## WHAT NEEDS TO BE DONE
Go through the entries below and pick out every line with "Pauke".

## EXERCISE MATERIAL

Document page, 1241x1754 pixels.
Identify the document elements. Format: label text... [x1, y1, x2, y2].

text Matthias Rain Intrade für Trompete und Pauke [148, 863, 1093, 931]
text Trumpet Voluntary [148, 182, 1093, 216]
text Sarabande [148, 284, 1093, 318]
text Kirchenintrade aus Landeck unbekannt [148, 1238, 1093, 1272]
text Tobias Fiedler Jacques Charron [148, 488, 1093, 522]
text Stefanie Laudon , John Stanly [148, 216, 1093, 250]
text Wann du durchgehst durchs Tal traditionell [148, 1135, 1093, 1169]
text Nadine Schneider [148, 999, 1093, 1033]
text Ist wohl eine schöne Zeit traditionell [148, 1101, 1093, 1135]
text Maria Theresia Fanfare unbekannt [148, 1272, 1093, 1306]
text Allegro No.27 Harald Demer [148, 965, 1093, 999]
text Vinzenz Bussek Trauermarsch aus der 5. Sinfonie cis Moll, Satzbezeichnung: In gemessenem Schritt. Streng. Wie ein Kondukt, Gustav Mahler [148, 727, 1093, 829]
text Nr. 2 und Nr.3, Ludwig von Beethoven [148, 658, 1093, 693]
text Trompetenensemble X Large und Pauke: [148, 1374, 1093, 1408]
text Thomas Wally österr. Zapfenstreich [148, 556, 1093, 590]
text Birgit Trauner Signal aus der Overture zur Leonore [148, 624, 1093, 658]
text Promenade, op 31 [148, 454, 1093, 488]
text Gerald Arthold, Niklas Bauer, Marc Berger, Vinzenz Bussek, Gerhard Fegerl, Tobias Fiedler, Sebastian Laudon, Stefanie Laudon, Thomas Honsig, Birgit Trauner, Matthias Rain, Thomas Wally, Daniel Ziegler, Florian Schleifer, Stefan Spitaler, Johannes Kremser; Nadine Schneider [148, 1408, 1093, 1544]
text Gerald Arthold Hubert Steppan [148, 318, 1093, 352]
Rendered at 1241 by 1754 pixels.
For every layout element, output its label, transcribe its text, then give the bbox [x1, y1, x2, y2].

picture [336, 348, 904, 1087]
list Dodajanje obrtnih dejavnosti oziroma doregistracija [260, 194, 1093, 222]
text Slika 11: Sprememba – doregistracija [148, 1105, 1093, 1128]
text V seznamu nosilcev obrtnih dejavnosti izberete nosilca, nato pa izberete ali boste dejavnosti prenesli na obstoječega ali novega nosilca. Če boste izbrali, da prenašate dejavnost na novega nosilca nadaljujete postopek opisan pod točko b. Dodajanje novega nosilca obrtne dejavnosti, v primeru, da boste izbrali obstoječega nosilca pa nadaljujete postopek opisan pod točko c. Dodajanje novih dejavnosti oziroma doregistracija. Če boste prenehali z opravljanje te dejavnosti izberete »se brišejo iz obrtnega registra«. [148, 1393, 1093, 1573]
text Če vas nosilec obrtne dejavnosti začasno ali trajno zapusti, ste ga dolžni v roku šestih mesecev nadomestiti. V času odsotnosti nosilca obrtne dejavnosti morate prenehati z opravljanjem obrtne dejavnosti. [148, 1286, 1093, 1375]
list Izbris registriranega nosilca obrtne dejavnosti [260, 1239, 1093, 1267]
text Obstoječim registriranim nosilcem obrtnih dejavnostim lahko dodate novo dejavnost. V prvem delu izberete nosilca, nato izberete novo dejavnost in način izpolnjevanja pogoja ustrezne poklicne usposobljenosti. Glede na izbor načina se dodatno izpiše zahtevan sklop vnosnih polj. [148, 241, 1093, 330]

## TASK RESPONSE
text Matthias Rain Intrade für Trompete und Pauke [148, 863, 1093, 931]
text Trompetenensemble X Large und Pauke: [148, 1374, 1093, 1408]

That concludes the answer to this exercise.